2013-14 Critical Year for Professional Women’s Cycling
For professional female cyclists everywhere, the 2013-2014 season proved that dreams really do come true. Road racing at the professional level for women went from lacking sponsors, races, funds and publicity, to a full-fledged sport that not only shares the spotlight with professional male cyclists, but as of late, has dominated it.
In looking back, the recent demand for equality in men’s and women’s professional cycling really started at the 2012 Summer Olympic games in London where, for the first time, the same number of cycling events were offered for both men and women.
After realizing the publicity and sponsor potential that professional female cyclists could garner from the Olympics, a few key players began to push for a more even playing field. Amongst these leaders were professional athletes Emma Pooley, Marianne Vos, Kathryn Bertine, Chrissie Wellington, and Lizzie Armitstead. While Pooley, Vos, Bertine, and Wellington led the crusade for a women’s “Tour de France” by creating a petition that reached over 90,000 signatures this April, Armitstead served as a strong proponent for “The Women’s Tour,” which will be England’s first even sanctioned multi-day stage race for women.
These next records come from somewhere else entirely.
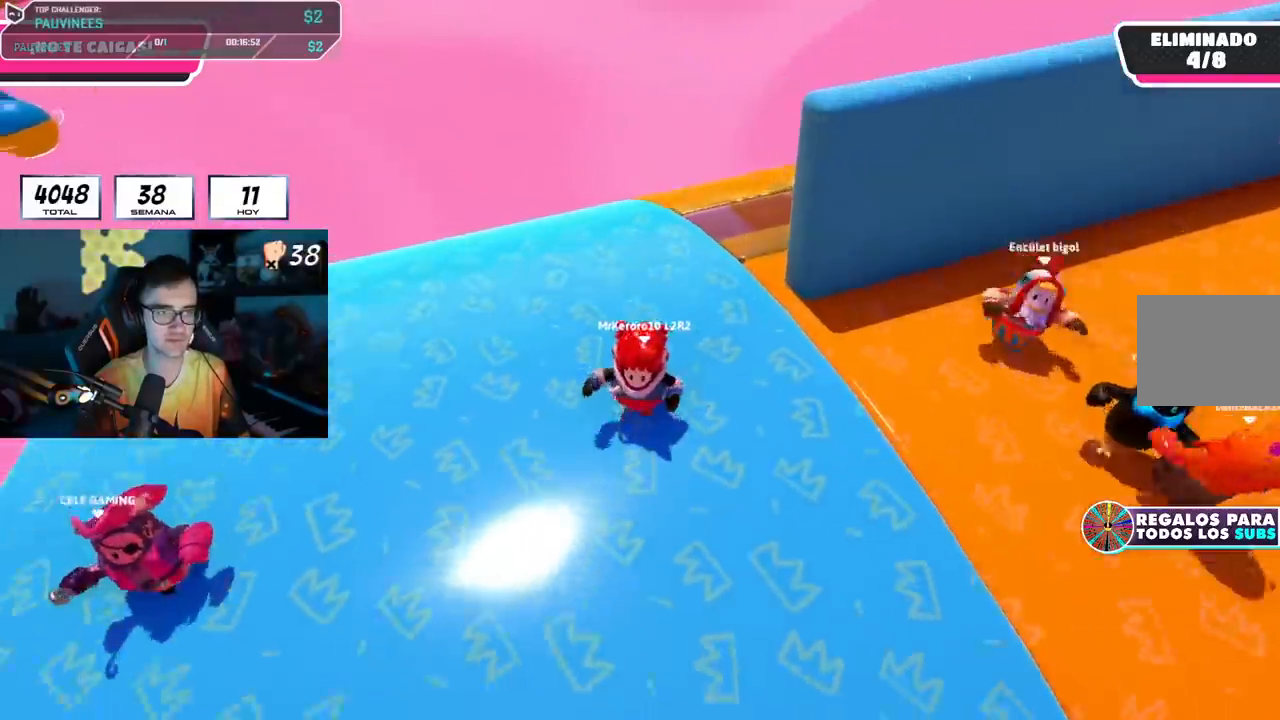
{"buttons": [], "left_stick": "up-right", "right_stick": "center", "events": [[50, "left_stick", "center"], [100, "left_stick", "down-right"], [300, "left_stick", "up-right"]]}
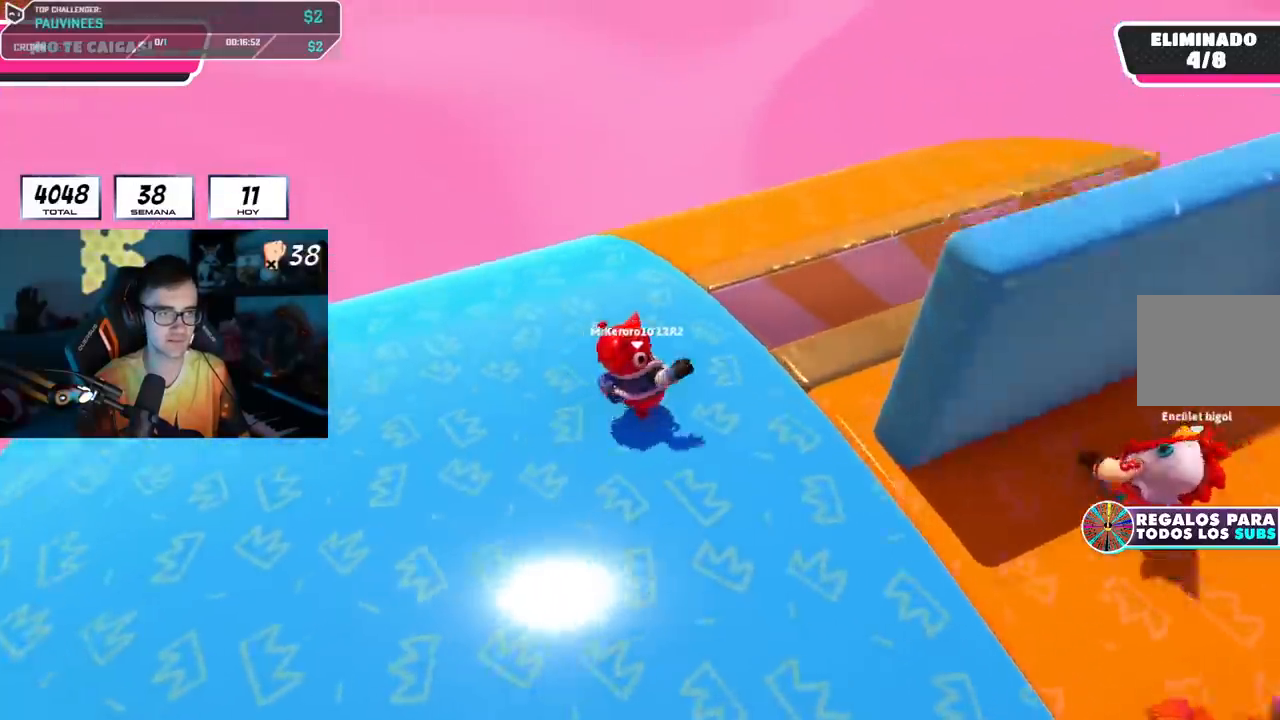
{"buttons": [], "left_stick": "up-right", "right_stick": "right", "events": [[267, "right_stick", "right"]]}
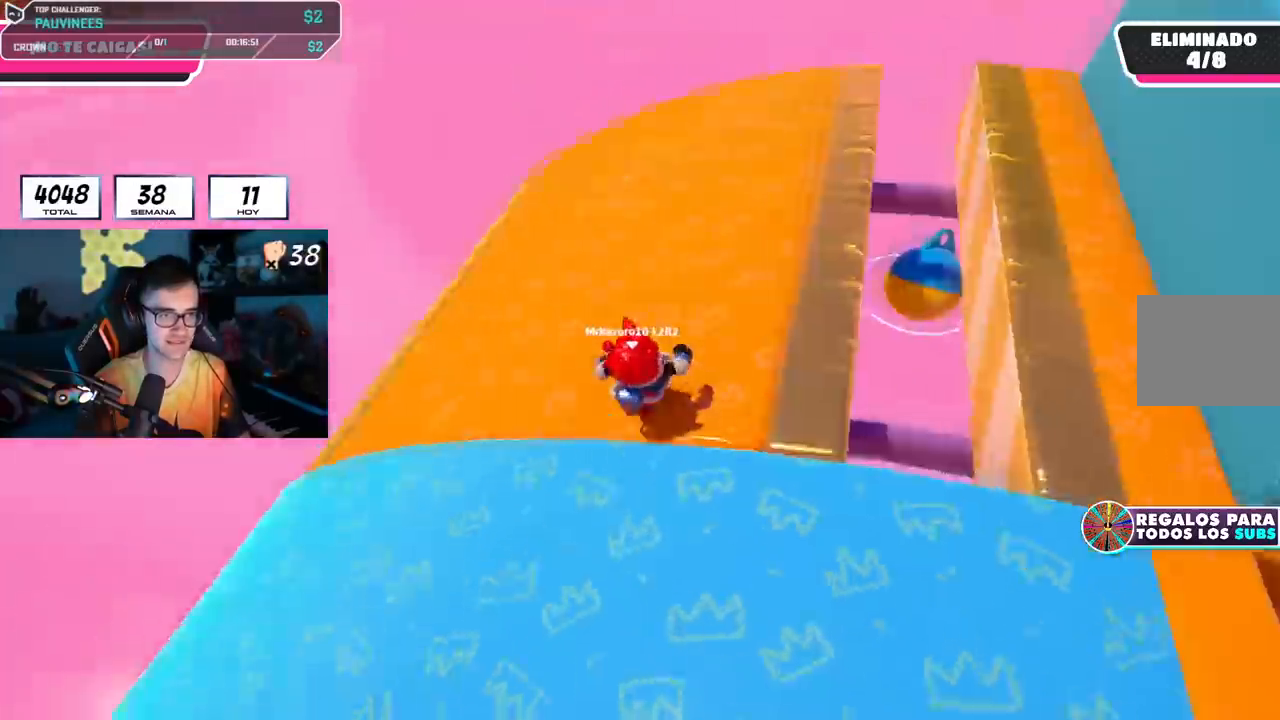
{"buttons": [], "left_stick": "down-left", "right_stick": "up-right", "events": [[167, "right_stick", "up-right"], [400, "left_stick", "center"], [500, "left_stick", "down-left"]]}
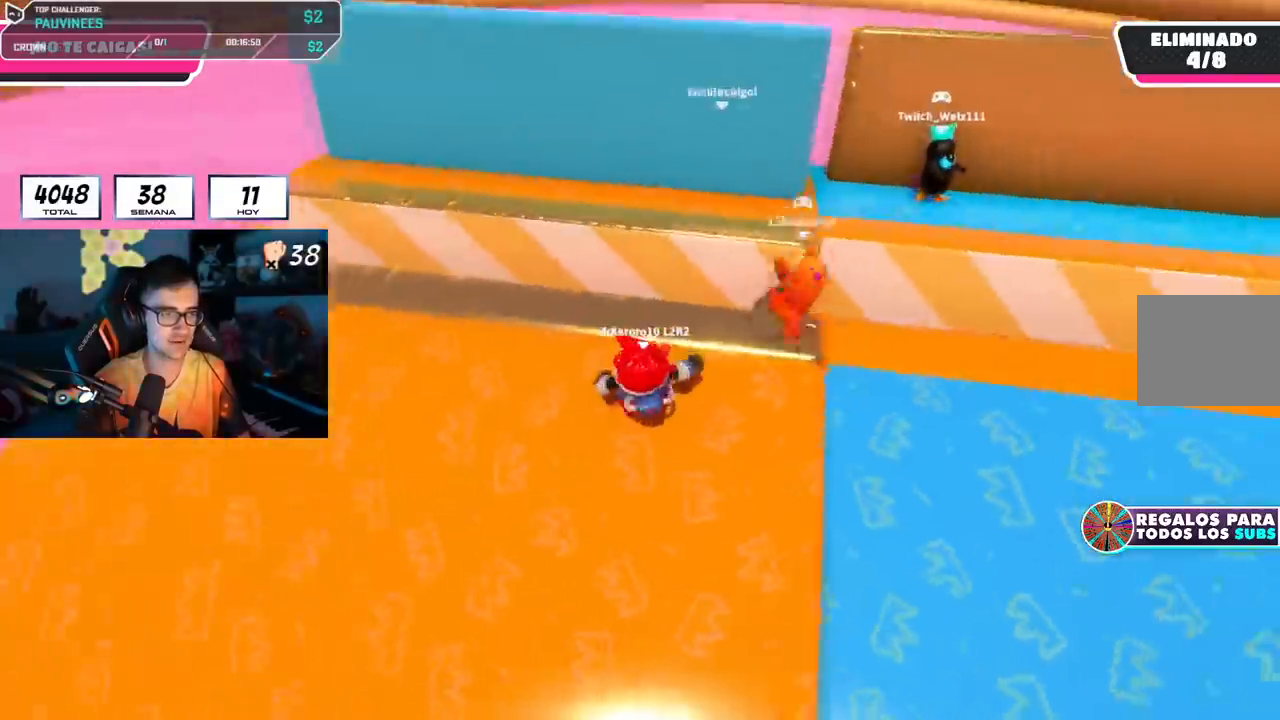
{"buttons": [], "left_stick": "center", "right_stick": "down-right", "events": [[17, "right_stick", "center"], [167, "left_stick", "center"], [184, "right_stick", "down-right"], [217, "left_stick", "down-right"], [417, "left_stick", "center"]]}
“I’ve been pretty vocal in my support for women’s cycling being treated properly and on an equal footing with the men so obviously am very excited about the Women’s Tour. I am totally behind what the organizers are doing and the ethics behind the race if you like, but as we get closer, being a racer, my focus is simply on the race itself and how we can perform best as a team,” UCI World Cup leader, Armitstead said in an interview with The Women’s Tour.
With all the momentum that these ladies have created in receiving UCI and sponsor support, it is critical that, as proponents of the sport, cyclists continually bring the same amount of enthusiasm and reverence to events such as the Ladies’ Tour of Qatar (January 4-7), the Giro Rosa (July 4-July 13), The Women’s Tour (May 7-11), and La Course (July 27) as they do to men’s races.
Some of the best ways to show your support for women’s professional cycling are to join the social media movement through using hashtags such as #TDF4women and following @LeTourEntier on Twitter along with watching the races online, and following your favorite female cyclists on Facebook or Instagram where you can see training photos along with the general silliness that comes about as a result of how awesome these teams are. On Instagram, I recommend following Carmen Small (@smallsunday), Ally Stacher (@stacherchick), Evelyn Stevens (@evelyn_stevens), and Tayler Wiles (@taylerwiles) as a start, along with some of your favorite teams such as Specialized-Lululemon (@velociosports), or Colavita Women’s Pro Cycling (@teamcolavita).
Additionally, remember that the absolute best way to support women’s cycling is to support the female cyclists in your life whether that is joining her on a casual evening ride around a lake, cheering her on at her first triathlon, or washing off her bike after a grueling day of singletrack. The only true way to contribute to the growth of the sport is to get more ladies on bikes more often, and ensure that they are supported in every way possible.